THE National Railways of Zimbabwe (NRZ) has approached government for financial support to procure 41 locomotives, 300 wagons and 300 coaches as part of its turnaround strategy.
BY SILAS NKALA
This was revealed last Friday by Transport minister Joel Biggie Matiza in Bulawayo during the commissioning of the NRZ Railway Museum as a national tourism development site, where he also said most locomotives, wagons and coaches are more than a decade old.
“The NRZ has suffered in terms of spares for the locomotives, most of which are imported, and yet sanctions have not spared the parastatal as its locomotives are originally from countries that imposed sanctions on us like America and Canada,” Matiza said.

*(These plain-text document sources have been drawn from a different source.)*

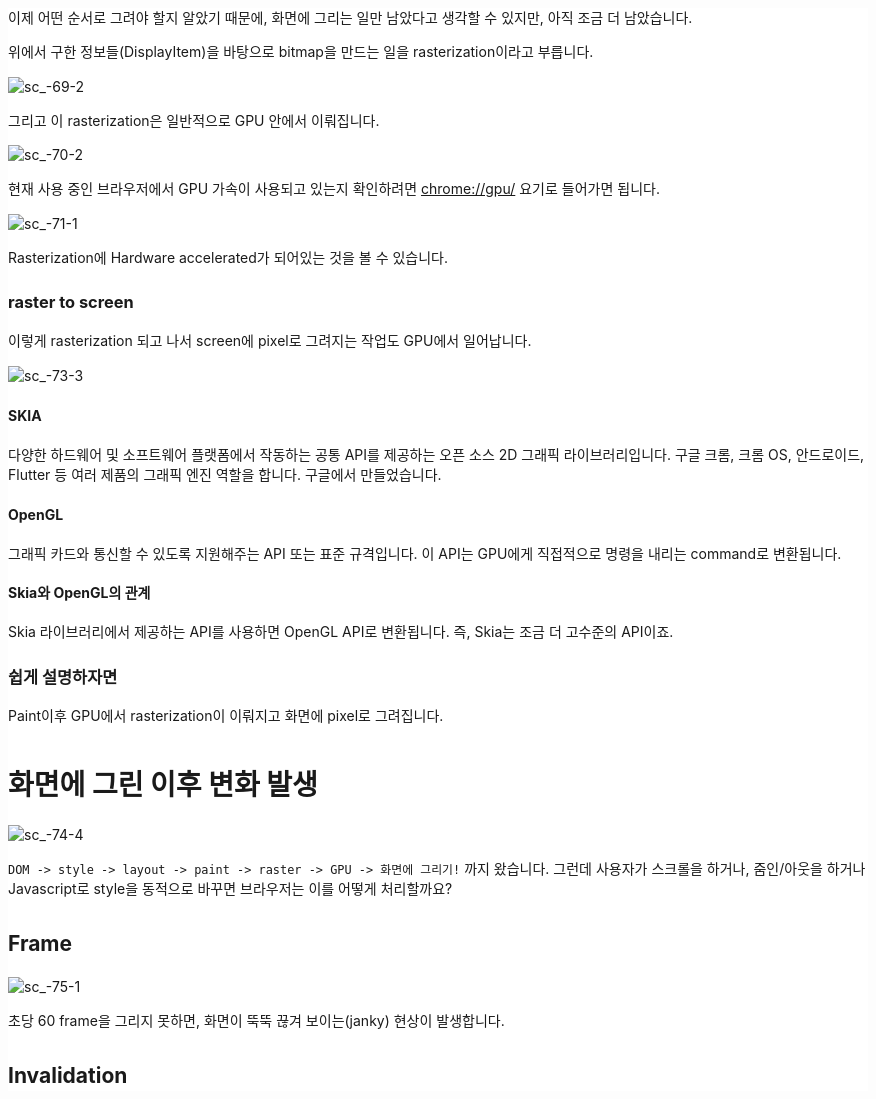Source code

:이제 어떤 순서로 그려야 할지 알았기 때문에, 화면에 그리는 일만 남았다고 생각할 수 있지만, 아직 조금 더 남았습니다.

위에서 구한 정보들(DisplayItem)을 바탕으로 bitmap을 만드는 일을 rasterization이라고 부릅니다.

![sc_-69-2](https://user-images.githubusercontent.com/52737532/192159751-f8a94efd-0235-4f96-99a3-bebe14deb18a.png)

그리고 이 rasterization은 일반적으로 GPU 안에서 이뤄집니다.

![sc_-70-2](https://user-images.githubusercontent.com/52737532/192159756-2fffa8fb-e5fc-4d16-b2ab-23c105a05459.png)

현재 사용 중인 브라우저에서 GPU 가속이 사용되고 있는지 확인하려면 [chrome://gpu/](chrome://gpu/) 요기로 들어가면 됩니다.

![sc_-71-1](https://user-images.githubusercontent.com/52737532/192159765-a776cba5-7661-4276-ba26-8a7e976c56fc.png)

Rasterization에 Hardware accelerated가 되어있는 것을 볼 수 있습니다.

### raster to screen

이렇게 rasterization 되고 나서 screen에 pixel로 그려지는 작업도 GPU에서 일어납니다.

![sc_-73-3](https://user-images.githubusercontent.com/52737532/192159769-16ab1039-8f26-4a74-a017-5ea9b8c174f7.png)

#### SKIA

다양한 하드웨어 및 소프트웨어 플랫폼에서 작동하는 공통 API를 제공하는 오픈 소스 2D 그래픽 라이브러리입니다. 구글 크롬, 크롬 OS, 안드로이드, Flutter 등 여러 제품의 그래픽 엔진 역할을 합니다. 구글에서 만들었습니다.

#### OpenGL

그래픽 카드와 통신할 수 있도록 지원해주는 API 또는 표준 규격입니다. 이 API는 GPU에게 직접적으로 명령을 내리는 command로 변환됩니다.

#### Skia와 OpenGL의 관계

Skia 라이브러리에서 제공하는 API를 사용하면 OpenGL API로 변환됩니다. 즉, Skia는 조금 더 고수준의 API이죠.

### 쉽게 설명하자면

Paint이후 GPU에서 rasterization이 이뤄지고 화면에 pixel로 그려집니다.

# 화면에 그린 이후 변화 발생

![sc_-74-4](https://user-images.githubusercontent.com/52737532/192159778-abd58db4-af18-4a45-a2ae-32797246892f.png)

`DOM -> style -> layout -> paint -> raster -> GPU -> 화면에 그리기!` 까지 왔습니다. 그런데 사용자가 스크롤을 하거나, 줌인/아웃을 하거나 Javascript로 style을 동적으로 바꾸면 브라우저는 이를 어떻게 처리할까요?

## Frame

![sc_-75-1](https://user-images.githubusercontent.com/52737532/192159783-3f7b1e50-b1da-4577-affc-aca296cf700c.png)

초당 60 frame을 그리지 못하면, 화면이 뚝뚝 끊겨 보이는(janky) 현상이 발생합니다.

## Invalidation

“It is in this light that the new NRZ management has requested the government to support the NRZ drive to get 41 locomotives, 300 wagons and 300 coaches to improve the parastatal’s capacity so that it breaks even,” he said.
Matiza said the NRZ should be capacitated in order to play its role in the economy and transport bulk goods which are often transported by road due to capacity problems at the rail company.
He said the NRZ last bought locomotives in 1992, and coaches in 1997. As a result, Matiza said the parastatal had resorted to hiring equipment and rehabilitating old wagons and coaches.
The Transport minister also disclosed that the NRZ had accumulated huge debts due to decreased capacity levels which had seen the organisation reducing its workforce, as well as sharp reduction in tonnage from a high of 14 million tonnes in 1998 to a low of 2,7 million tonnes annually.
“At present the entire railway industry in the country needs a concerted rehabilitation on track. While all over the world passenger train services are not profitable, the NRZ believes if the government supports its initiatives especially around commuter and intercity trains, it can find ways of breaking even especially by balancing the resources, vis-à-vis the service,” Matiza said.
“We request the government to support the passenger train services project with 300 state of the art coaches that can signal our drive towards government’s vision 2030 expectations.”
He said the NRZ was struggling to attract both long-term and short-term capital and was facing a huge debt burden which he said had literally put it in an insolvency state.
He appealed to the government to instil confidence in the NRZ through a Debt Assumption Bill to ensure that it focuses on an upward trajectory.
The Transport minister lauded the NRZ board led by Mike Dinha and the new general manager Joseph Mashika, saying they had worked hard to turn around the parastatal.
“Since we started our restructuring at NRZ this new team has set the organisation on a positive trajectory focused on achieving the government’s vision 2030,” Matiza said.